Anyone remember Glug Glug?
Movie? Betcha don't remember Movie. Class it was.
Nonterraqueous?
Mountains of Ket?
Barbarian?
I had a 48k, Kempston joystick Interface and the Currah micro speech - couldn't plug both of them in at once so I'd have a couple of hours with Currah micro speech plugged in playing games on the keyboard. I had very old model of the spectrum (the heatsink was either at the bottom right hand corner or a big one running the just about the width of the machine at the top) the speccy I had was the later and after a couple of hours if you were using the top row of the keyboard the play games it would be too hot to handle - so I'd unplug the Currah micro speech plug the Joystick in and keep playing.
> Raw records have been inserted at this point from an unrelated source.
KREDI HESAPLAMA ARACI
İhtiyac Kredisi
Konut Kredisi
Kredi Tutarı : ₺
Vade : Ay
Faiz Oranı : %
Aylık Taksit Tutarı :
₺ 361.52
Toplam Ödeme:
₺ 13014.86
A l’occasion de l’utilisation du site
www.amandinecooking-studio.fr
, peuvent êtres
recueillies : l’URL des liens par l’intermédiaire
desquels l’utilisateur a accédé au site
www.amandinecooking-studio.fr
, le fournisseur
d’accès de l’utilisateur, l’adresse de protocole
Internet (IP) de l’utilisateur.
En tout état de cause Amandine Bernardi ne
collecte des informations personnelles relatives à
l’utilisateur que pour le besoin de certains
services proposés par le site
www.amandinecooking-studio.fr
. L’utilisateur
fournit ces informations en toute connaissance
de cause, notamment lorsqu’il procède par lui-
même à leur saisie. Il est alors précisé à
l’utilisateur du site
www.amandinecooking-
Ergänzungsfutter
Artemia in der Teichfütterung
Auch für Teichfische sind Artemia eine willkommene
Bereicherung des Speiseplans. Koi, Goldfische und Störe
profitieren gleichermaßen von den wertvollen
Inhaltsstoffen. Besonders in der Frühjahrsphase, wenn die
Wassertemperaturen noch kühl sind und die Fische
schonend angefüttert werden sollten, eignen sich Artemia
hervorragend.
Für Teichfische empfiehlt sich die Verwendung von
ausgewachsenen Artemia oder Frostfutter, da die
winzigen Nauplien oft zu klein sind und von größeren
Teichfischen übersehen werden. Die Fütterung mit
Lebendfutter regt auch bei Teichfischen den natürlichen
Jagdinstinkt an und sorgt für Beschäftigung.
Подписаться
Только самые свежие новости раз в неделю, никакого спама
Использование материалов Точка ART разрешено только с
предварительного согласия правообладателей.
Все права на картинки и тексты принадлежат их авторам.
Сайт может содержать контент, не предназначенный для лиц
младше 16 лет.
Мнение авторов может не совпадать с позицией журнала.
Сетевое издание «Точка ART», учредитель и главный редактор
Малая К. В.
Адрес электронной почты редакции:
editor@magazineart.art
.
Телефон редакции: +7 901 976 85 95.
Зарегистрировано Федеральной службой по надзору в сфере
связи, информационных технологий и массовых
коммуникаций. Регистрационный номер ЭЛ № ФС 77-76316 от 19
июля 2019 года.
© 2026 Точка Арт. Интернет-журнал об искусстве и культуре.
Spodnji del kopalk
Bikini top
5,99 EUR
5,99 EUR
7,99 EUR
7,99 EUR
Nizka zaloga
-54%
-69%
'.. I'll get you lunar Jetman'
I had one of the very first 48k Spectrums. I was stationed in Germany at the time so I got it VAT free. The list price was £175 but I got it for about £150.
Happy days spent typing in page after page of listings to play a really simple game. You'd spend hours typing it in then twice as many hours trying to find the syntax errors that stopped it running. It taught you a lot about programming though.
Anyone remember the Sinclair printer that used silver thermal paper and produced listings that were almost completely unreadable?
Spectral Invaders? Hungry Horace and of course Manic Miner.
It was the Spectrum that led me to go into computers when I left the Air Force some years later.
"Free speech includes not only the inoffensive but the irritating, the contentious, the eccentric, the heretical, the unwelcome and the provocative provided it does not tend to provoke violence. Freedom only to speak inoffensively is not worth having."